In 2003 Marike Schuurman took photos on the Schorfheide, a former army terrain near Berlin. It is a deserted area left behind by the Russian army after the fall of the Wall. The buildings are dilapidated and have fallen prey to nature and to the vandals who have their parties here. In the photographs the artist zooms in on details. She was not so much aiming at a documentary survey as exposing the visually incongruous situation she found there.

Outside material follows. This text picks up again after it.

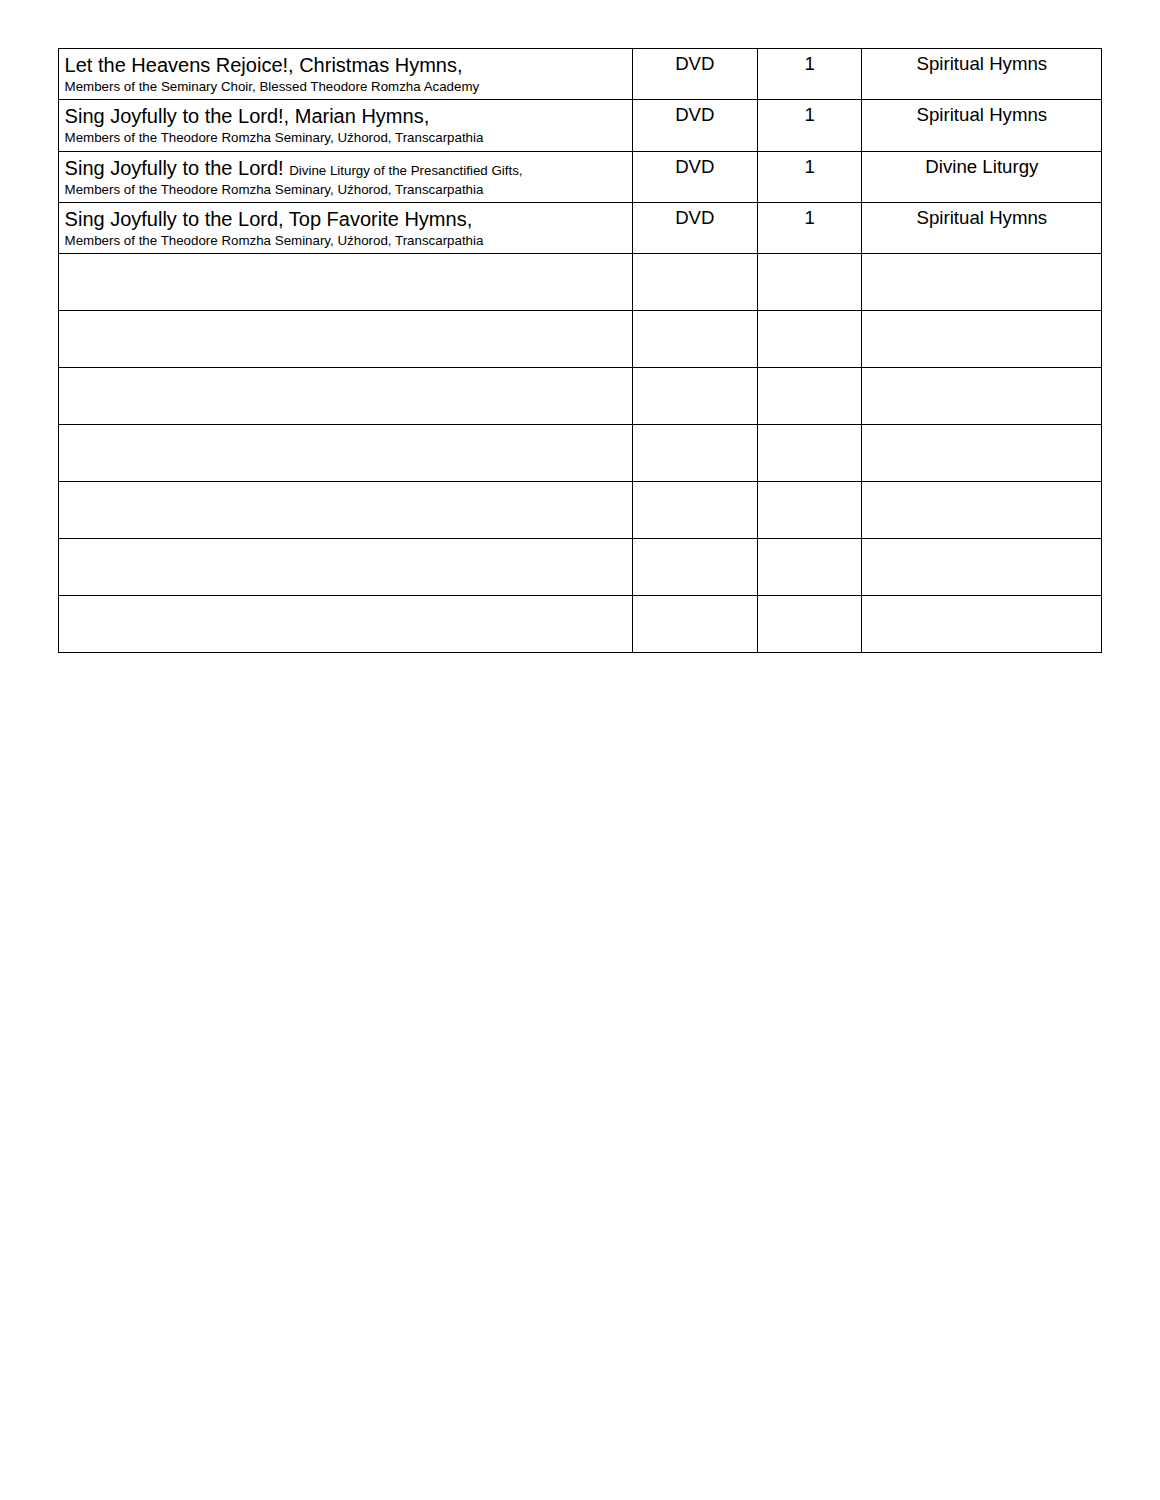| Let the Heavens Rejoice!, Christmas Hymns, Members of the Seminary Choir, Blessed Theodore Romzha Academy | DVD | 1 | Spiritual Hymns |
| Sing Joyfully to the Lord!, Marian Hymns, Members of the Theodore Romzha Seminary, Uźhorod, Transcarpathia | DVD | 1 | Spiritual Hymns |
| Sing Joyfully to the Lord! Divine Liturgy of the Presanctified Gifts, Members of the Theodore Romzha Seminary, Uźhorod, Transcarpathia | DVD | 1 | Divine Liturgy |
| Sing Joyfully to the Lord, Top Favorite Hymns, Members of the Theodore Romzha Seminary, Uźhorod, Transcarpathia | DVD | 1 | Spiritual Hymns |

Take the close-up of a white-plastered panel abandoned by the side of the road. Formerly it conveyed a political message. Now the wall is white and stands there looking strikingly useless like a stone bus-shelter in no man's land. Elsewhere on the terrain she has taken a shot of a smashed window in dark blue light. Any explanatory context has been excised. All you see is the window and the suggestion of a black depth behind it. The photo could just as well have been taken somewhere else.
During a stay in Finland Schuurman made a series of photos of snow. Once again these photos don't offer any overall view that would give one a coherent picture; they are head-on close-up views with a curious atmosphere of urgency. They show cars almost entirely hidden in snowdrifts or snowflakes falling against the backdrop of a dark evening sky. We see many varieties of snow, but with little context. You would think that it hardly counts as a subject, and yet there is plenty to see in the photos. Here too the photographer displays her natural feeling for the beauty that lies hidden in a trivial detail. She has approached her motif as though it were an obstacle. That is true not only of her photos of snow, but also of the shots of banners that she recently took in Berlin. They are motifs you can't ignore.
Schuurman works in series. Her subject-matter varies over the years but whatever it is she gives it a like-minded attention. It often begins with curiosity about a specific spot. She casts her eye around patiently, taking her time, and finds something that stands out, something that looks incompatible in the street scene. This may be because it is beautiful and absurd, implausible or otherwise attracts notice. She uses the camera as an extension to isolate that awkward aspect, to capture one's attention and bring things to a halt. She shows something that other people might pass without noticing and sets it in a space that is only entirely true as a photograph.